__What you are asked to do__. Please retype the data below exactly, stopping after the line with "38: (94, 284, 45.91)" and skipping every picture.

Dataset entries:
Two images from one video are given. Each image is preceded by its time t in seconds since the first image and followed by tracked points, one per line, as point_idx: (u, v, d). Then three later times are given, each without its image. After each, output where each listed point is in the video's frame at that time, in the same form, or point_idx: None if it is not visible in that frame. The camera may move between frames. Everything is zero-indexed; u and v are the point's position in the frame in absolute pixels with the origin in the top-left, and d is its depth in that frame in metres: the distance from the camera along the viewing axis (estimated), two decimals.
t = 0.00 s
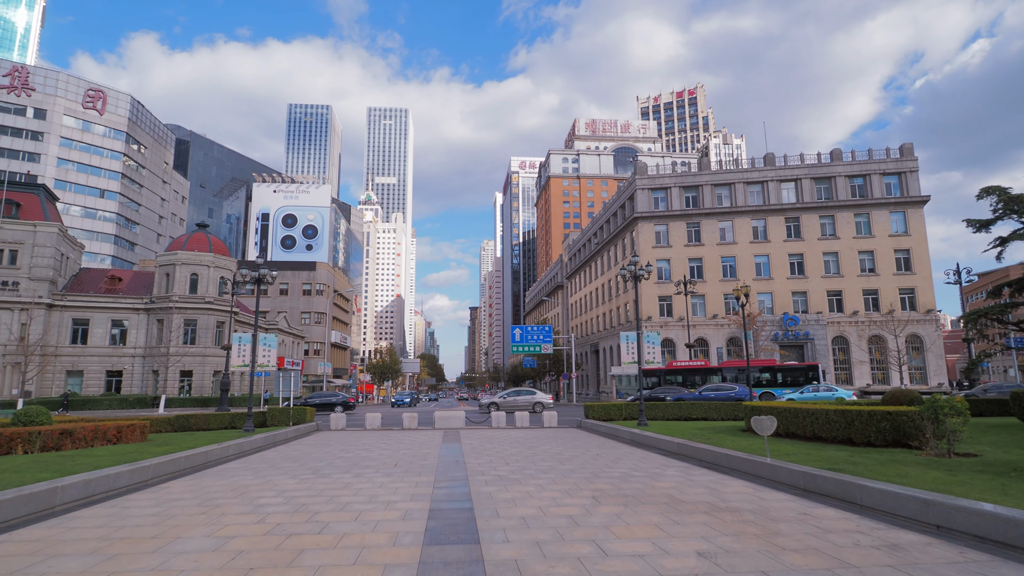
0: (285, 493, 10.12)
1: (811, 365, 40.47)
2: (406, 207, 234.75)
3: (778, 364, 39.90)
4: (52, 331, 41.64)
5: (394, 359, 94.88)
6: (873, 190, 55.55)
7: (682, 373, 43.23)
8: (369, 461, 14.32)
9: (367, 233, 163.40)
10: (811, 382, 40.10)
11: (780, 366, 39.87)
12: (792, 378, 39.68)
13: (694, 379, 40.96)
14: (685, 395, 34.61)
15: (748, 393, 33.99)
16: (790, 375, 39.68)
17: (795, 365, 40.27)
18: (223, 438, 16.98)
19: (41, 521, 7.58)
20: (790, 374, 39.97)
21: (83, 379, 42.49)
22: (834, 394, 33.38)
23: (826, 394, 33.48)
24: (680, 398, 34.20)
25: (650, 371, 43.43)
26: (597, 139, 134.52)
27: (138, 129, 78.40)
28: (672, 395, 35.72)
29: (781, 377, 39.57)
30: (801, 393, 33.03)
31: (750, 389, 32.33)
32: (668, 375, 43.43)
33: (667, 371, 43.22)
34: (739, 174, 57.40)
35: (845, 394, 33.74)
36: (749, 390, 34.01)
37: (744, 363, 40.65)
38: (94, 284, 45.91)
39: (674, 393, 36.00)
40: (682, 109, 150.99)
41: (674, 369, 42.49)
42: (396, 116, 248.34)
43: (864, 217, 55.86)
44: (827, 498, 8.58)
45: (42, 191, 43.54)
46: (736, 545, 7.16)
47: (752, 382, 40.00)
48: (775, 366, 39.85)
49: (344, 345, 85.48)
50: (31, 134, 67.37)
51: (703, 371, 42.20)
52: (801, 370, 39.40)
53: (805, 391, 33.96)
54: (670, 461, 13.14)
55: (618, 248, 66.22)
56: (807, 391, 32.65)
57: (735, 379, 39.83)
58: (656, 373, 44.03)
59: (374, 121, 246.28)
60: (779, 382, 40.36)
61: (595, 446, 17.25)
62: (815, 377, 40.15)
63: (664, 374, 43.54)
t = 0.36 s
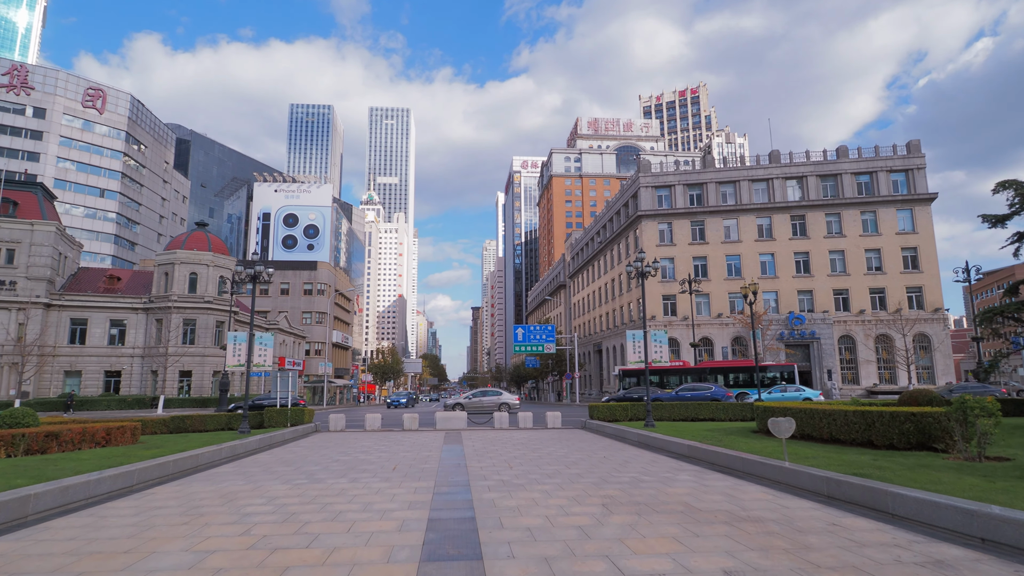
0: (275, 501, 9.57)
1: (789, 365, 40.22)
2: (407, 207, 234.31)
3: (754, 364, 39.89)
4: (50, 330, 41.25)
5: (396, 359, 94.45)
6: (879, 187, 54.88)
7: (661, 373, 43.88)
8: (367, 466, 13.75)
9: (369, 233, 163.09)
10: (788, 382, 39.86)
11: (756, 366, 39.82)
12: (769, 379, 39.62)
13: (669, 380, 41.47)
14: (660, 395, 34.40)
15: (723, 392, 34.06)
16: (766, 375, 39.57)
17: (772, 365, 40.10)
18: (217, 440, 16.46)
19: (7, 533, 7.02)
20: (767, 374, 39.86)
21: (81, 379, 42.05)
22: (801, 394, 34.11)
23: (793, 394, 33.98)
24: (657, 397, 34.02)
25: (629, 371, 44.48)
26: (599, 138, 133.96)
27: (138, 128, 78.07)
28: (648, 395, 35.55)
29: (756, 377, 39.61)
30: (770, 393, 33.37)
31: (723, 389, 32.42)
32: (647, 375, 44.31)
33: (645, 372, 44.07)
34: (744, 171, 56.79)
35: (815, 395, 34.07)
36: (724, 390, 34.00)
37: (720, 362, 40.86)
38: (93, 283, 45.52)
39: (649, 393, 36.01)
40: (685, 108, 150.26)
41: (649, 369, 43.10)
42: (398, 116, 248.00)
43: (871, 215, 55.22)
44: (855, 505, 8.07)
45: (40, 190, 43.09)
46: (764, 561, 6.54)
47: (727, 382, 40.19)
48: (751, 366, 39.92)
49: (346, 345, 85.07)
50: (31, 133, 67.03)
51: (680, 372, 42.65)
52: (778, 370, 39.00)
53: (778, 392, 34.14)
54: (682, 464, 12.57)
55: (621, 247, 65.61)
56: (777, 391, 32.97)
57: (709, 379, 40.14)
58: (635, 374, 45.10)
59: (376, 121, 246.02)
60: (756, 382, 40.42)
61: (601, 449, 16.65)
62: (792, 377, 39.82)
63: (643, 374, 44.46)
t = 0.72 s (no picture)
0: (267, 507, 9.00)
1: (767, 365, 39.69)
2: (409, 207, 233.81)
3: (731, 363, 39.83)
4: (48, 330, 40.86)
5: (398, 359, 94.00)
6: (886, 184, 54.26)
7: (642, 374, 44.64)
8: (366, 469, 13.20)
9: (370, 233, 162.63)
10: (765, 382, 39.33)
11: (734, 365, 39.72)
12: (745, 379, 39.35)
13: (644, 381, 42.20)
14: (637, 395, 34.53)
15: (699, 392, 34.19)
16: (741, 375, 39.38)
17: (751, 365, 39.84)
18: (213, 441, 15.94)
19: None
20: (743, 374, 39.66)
21: (79, 379, 41.65)
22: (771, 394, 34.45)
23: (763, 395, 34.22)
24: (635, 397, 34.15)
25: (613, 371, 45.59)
26: (601, 137, 133.42)
27: (138, 127, 77.73)
28: (627, 395, 35.75)
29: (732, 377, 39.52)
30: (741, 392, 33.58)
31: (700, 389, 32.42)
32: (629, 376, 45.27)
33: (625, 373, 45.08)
34: (749, 169, 56.21)
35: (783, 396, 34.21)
36: (701, 390, 33.85)
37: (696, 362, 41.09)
38: (91, 282, 45.13)
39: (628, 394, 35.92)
40: (687, 108, 149.63)
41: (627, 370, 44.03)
42: (399, 115, 247.72)
43: (877, 213, 54.59)
44: (889, 512, 7.53)
45: (37, 187, 42.65)
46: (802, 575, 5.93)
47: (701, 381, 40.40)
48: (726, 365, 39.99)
49: (348, 345, 84.71)
50: (30, 131, 66.65)
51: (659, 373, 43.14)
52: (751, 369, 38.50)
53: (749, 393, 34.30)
54: (696, 467, 11.99)
55: (624, 246, 65.04)
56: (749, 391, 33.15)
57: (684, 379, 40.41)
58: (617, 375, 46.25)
59: (378, 121, 245.84)
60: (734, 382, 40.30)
61: (610, 450, 16.10)
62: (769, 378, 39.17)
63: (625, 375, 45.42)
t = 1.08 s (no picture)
0: (254, 516, 8.44)
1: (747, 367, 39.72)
2: (410, 207, 233.43)
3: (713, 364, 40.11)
4: (44, 329, 40.40)
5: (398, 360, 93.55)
6: (891, 182, 53.69)
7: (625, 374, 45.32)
8: (364, 473, 12.66)
9: (371, 233, 162.33)
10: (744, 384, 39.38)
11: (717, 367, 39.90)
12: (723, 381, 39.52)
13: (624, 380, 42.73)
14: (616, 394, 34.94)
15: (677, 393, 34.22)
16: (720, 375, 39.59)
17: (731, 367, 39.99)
18: (206, 443, 15.41)
19: None
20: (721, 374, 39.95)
21: (75, 379, 41.19)
22: (743, 394, 34.22)
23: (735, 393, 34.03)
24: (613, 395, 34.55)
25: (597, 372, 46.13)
26: (602, 137, 132.88)
27: (137, 125, 77.29)
28: (607, 395, 36.36)
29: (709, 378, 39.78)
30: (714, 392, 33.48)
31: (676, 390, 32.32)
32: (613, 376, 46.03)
33: (607, 373, 45.79)
34: (753, 167, 55.62)
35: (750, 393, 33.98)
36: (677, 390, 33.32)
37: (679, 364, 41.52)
38: (88, 281, 44.69)
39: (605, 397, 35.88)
40: (688, 107, 149.00)
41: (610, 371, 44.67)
42: (400, 115, 247.40)
43: (882, 211, 54.01)
44: (926, 522, 6.98)
45: (34, 185, 42.19)
46: None
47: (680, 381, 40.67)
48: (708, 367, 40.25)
49: (348, 345, 84.22)
50: (28, 130, 66.15)
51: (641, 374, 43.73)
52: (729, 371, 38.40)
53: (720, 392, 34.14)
54: (711, 471, 11.41)
55: (626, 245, 64.50)
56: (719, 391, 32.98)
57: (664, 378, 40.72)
58: (601, 374, 47.02)
59: (379, 121, 245.48)
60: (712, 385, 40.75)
61: (616, 452, 15.55)
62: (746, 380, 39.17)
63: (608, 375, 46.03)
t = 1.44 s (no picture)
0: (239, 529, 7.82)
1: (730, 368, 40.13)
2: (411, 207, 232.96)
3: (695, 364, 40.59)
4: (40, 328, 39.88)
5: (399, 360, 93.08)
6: (897, 179, 53.07)
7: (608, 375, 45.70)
8: (361, 478, 12.07)
9: (373, 233, 161.83)
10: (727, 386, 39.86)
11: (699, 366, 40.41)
12: (704, 383, 39.85)
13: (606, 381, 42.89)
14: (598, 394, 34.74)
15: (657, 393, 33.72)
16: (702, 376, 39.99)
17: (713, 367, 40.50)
18: (198, 445, 14.81)
19: None
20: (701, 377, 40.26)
21: (72, 379, 40.68)
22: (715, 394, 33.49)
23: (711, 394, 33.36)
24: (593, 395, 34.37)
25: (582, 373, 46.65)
26: (604, 136, 132.24)
27: (136, 124, 76.77)
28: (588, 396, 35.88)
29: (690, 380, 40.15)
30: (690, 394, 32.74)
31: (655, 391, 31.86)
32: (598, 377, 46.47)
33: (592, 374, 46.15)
34: (757, 164, 54.98)
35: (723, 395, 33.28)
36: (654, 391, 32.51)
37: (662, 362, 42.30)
38: (85, 280, 44.22)
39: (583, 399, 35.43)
40: (690, 106, 148.27)
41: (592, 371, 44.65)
42: (401, 115, 246.96)
43: (888, 209, 53.39)
44: (970, 535, 6.40)
45: (29, 183, 41.72)
46: None
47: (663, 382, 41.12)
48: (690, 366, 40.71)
49: (348, 344, 83.69)
50: (26, 128, 65.61)
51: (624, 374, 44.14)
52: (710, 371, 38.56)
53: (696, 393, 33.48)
54: (726, 476, 10.85)
55: (629, 244, 63.81)
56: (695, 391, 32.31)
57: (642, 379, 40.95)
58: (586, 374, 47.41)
59: (380, 121, 245.00)
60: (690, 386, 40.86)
61: (623, 455, 14.98)
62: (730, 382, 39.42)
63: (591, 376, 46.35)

__Task solution__.
Two images from one video are given. Each image is preceded by its time t in seconds since the first image and followed by tracked points, one per line, as point_idx: (u, v, d). Then three later times are given, each without its image. After each, output where each listed point is in the video's frame at that time, in the same form, or point_idx: None if it is not visible in that frame. The camera may move between frames. Everything is zero-indexed; u and v are the point's position in the frame in absolute pixels with the origin in the top-left, and d is its depth in that frame in metres: the distance from the camera along the viewing axis (estimated), two decimals.
t = 0.00 s
0: (285, 493, 10.12)
1: (811, 365, 40.47)
2: (406, 207, 234.75)
3: (778, 364, 39.90)
4: (52, 331, 41.64)
5: (394, 359, 94.88)
6: (873, 190, 55.55)
7: (682, 373, 43.23)
8: (369, 461, 14.32)
9: (367, 233, 163.40)
10: (811, 382, 40.10)
11: (780, 366, 39.87)
12: (792, 378, 39.68)
13: (694, 379, 40.96)
14: (685, 395, 34.61)
15: (748, 393, 33.99)
16: (790, 375, 39.68)
17: (795, 365, 40.27)
18: (223, 438, 16.98)
19: (41, 521, 7.58)
20: (790, 374, 39.97)
21: (83, 379, 42.49)
22: (834, 394, 33.38)
23: (826, 394, 33.48)
24: (680, 398, 34.20)
25: (650, 371, 43.43)
26: (597, 139, 134.52)
27: (138, 129, 78.40)
28: (672, 395, 35.72)
29: (781, 377, 39.57)
30: (801, 393, 33.03)
31: (750, 389, 32.33)
32: (668, 375, 43.43)
33: (667, 371, 43.22)
34: (739, 174, 57.40)
35: (845, 394, 33.74)
36: (749, 390, 34.01)
37: (744, 363, 40.65)
38: (94, 284, 45.91)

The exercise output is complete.